Inner product and canonical forms If $V$ is a vector space with finite dimension and for some symmetric bilinear form $f: V \times V \rightarrow \mathbb{R}$, how to I show that $f$ defines an inner product iff the unique real canonical form of $f$ is $I_n$.
So I know that we can represent the bilinear form as a quadratic form and from sylvesters law of inertia we have that there must be exactly one canonical (Thus proving uniqueness). However, for this how do I start showing that the basis elements are all orthogonal with full rank?

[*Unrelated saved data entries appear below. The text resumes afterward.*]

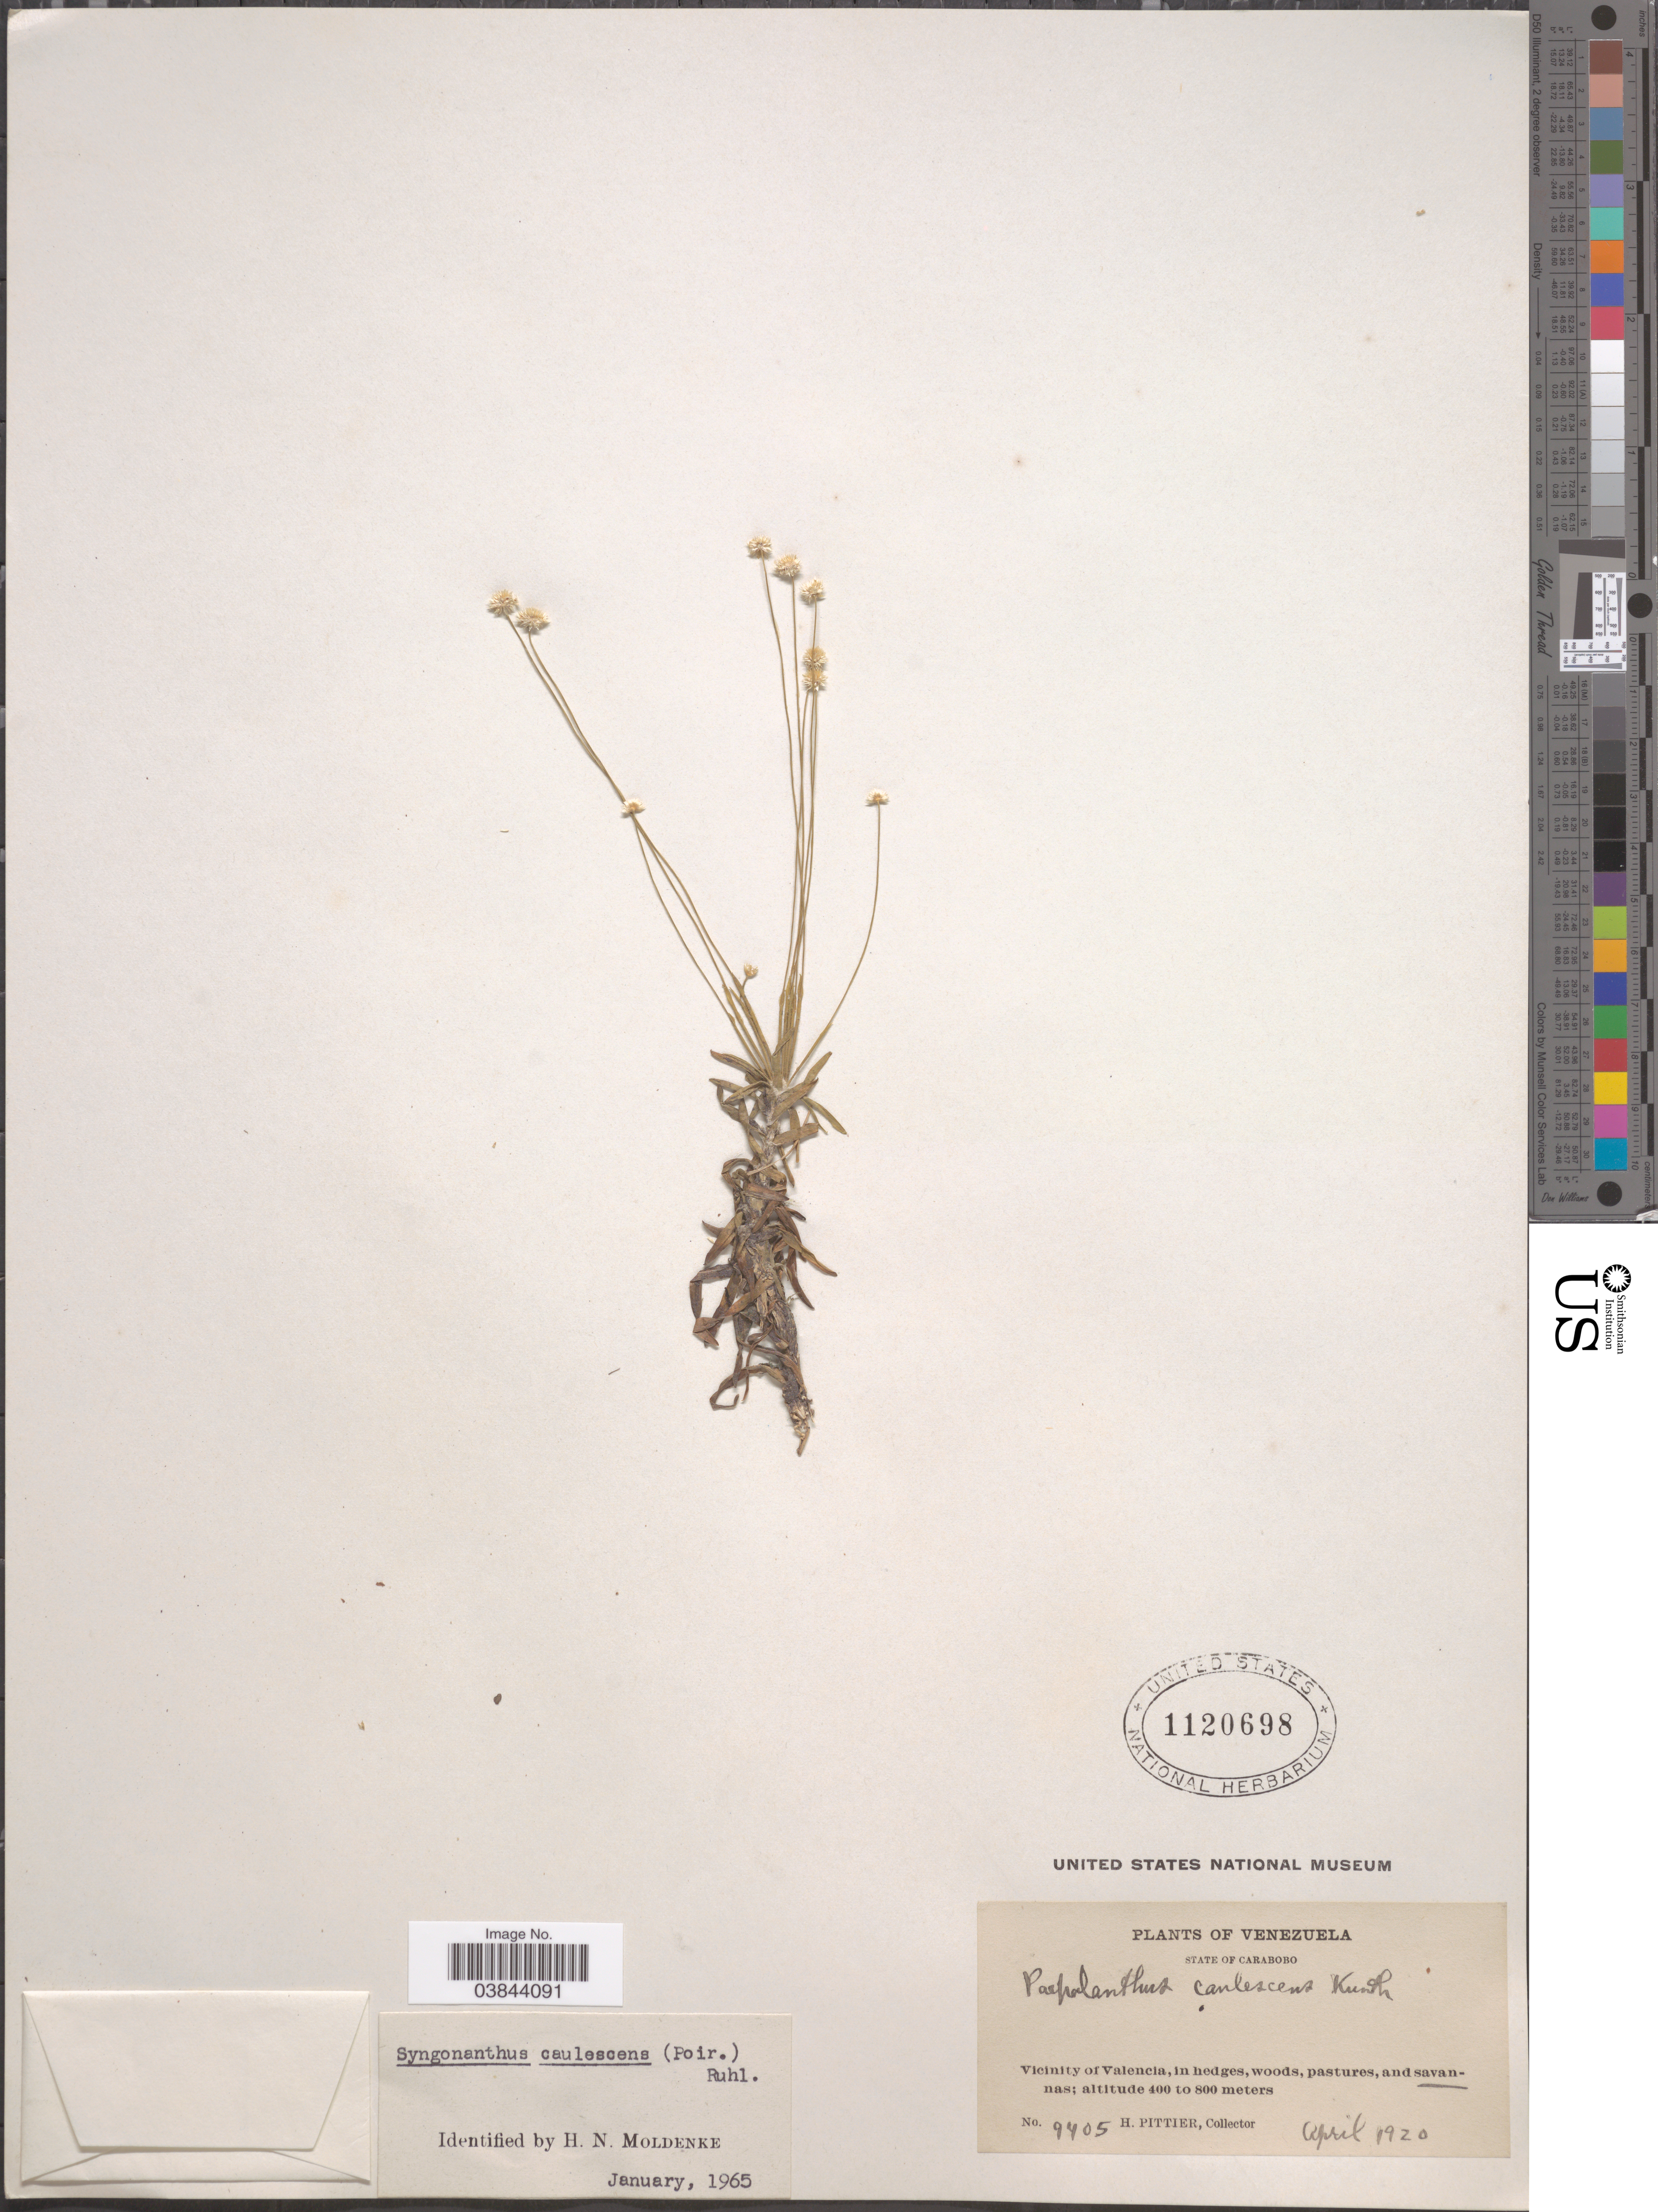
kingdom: Plantae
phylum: Tracheophyta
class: Liliopsida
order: Poales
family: Eriocaulaceae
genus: Syngonanthus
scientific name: Syngonanthus caulescens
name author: (Poir.) Ruhland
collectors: H. F. Pittier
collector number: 9405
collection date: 1920-04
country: Venezuela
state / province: Carabobo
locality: Vicinity of Valencia.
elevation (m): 400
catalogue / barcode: US 1120698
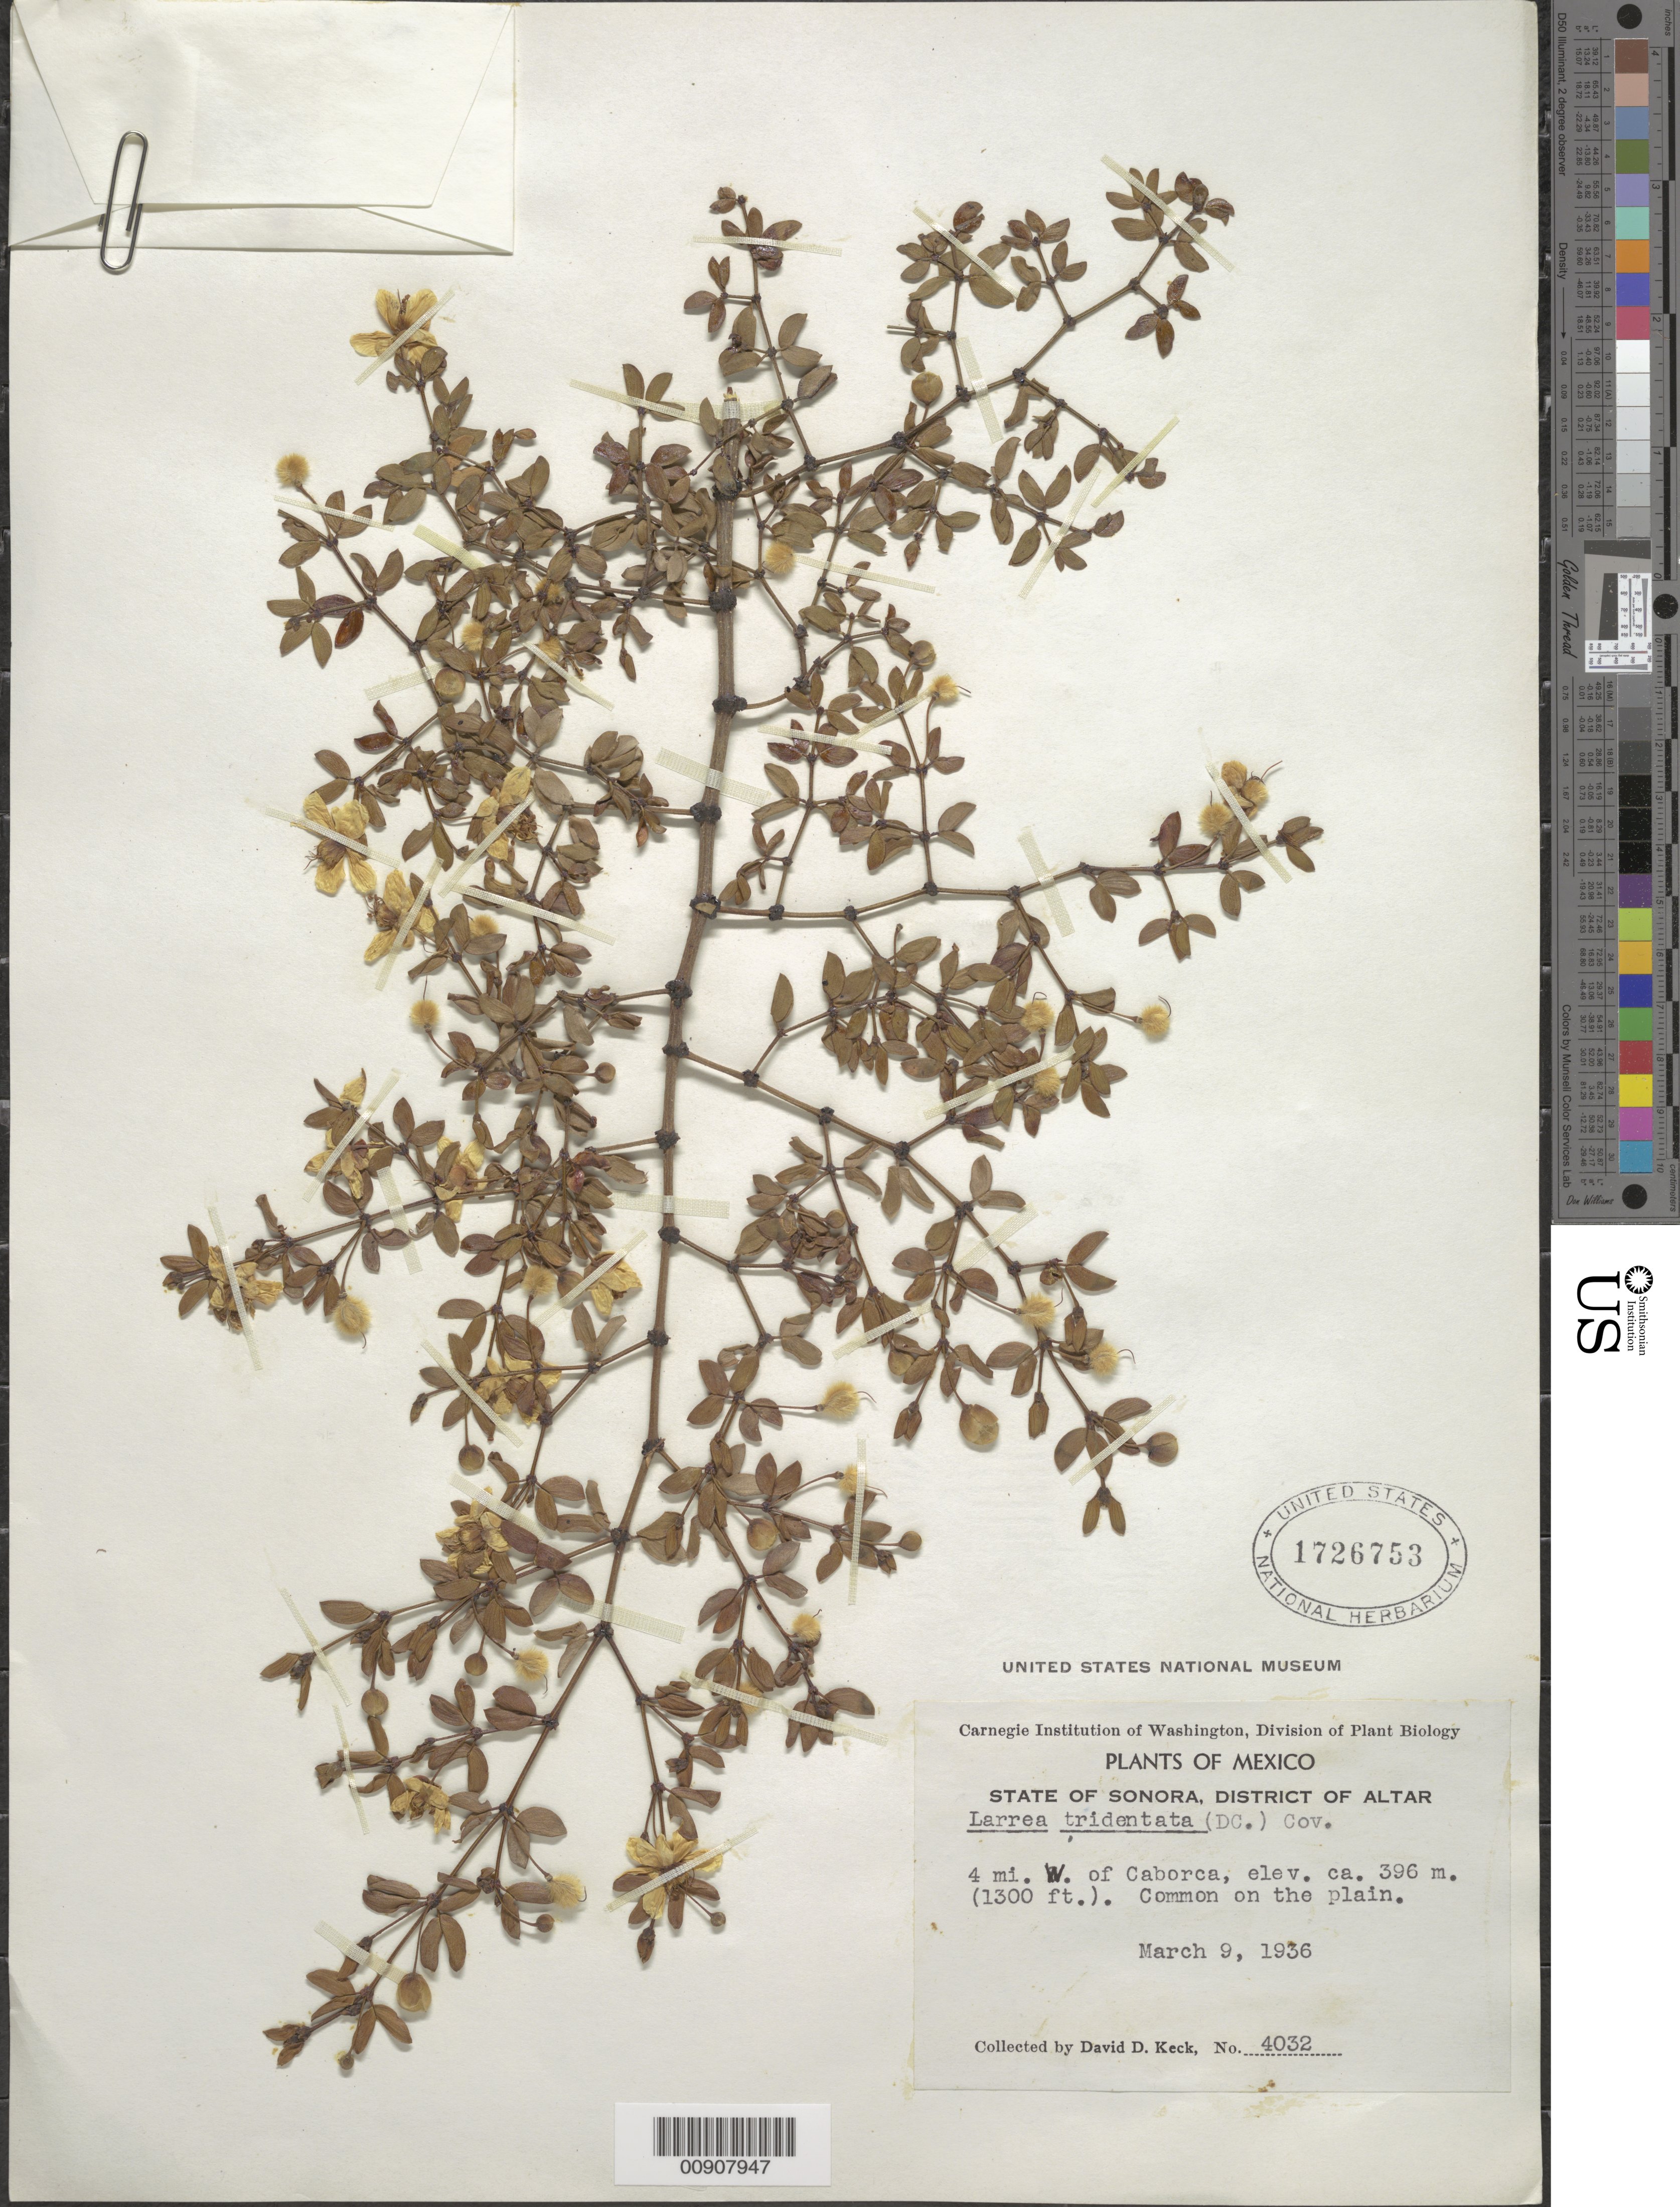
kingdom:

Any help would be greatly appreciated!
 A: Take any basis $\{{e_i\}}$ of $V$; there should be no problem in constructing one. This enables one to construct the symmetric matrix: $f_{i j}:=f(e_i,e_j)$. Diagonalise $f_{i j}$ using the eigenvalues. If all the eigenvalues are positive, it is an inner product.
A: First you construct the matrix $A = (f(e_i,e_j))$ for any given basis $\{e_1, \dots, e_n\}$ of $V$. By Sylvester's law of inertia, there exists an invertible matrix $S$ such that $B=S^TAS$ is diagonal with only $-1,0,1$ as eigenvalues. 
To be a inner product $f$ must satisfy some properties. We already have that $f$ is symmetric and bilinear, it remains to impose that $f$ is positive definite: $f(x,x) \geq 0$ and $f(x,x)=0 \Leftrightarrow x=0$. This happens if and only if $B$ is positive definite which means that the only possible eigenvalue for $B$ is $1$. 
To finish, let $\{v_1, \dots, v_n\}$ be the basis given by $v_j = Se_j$. In this new basis $f$ is the standard inner product.
Another way to see this is to use the spectral theorem on $A$ and then rescale the eigenvalues. You'll actually prove Sylvester's theorem along the way.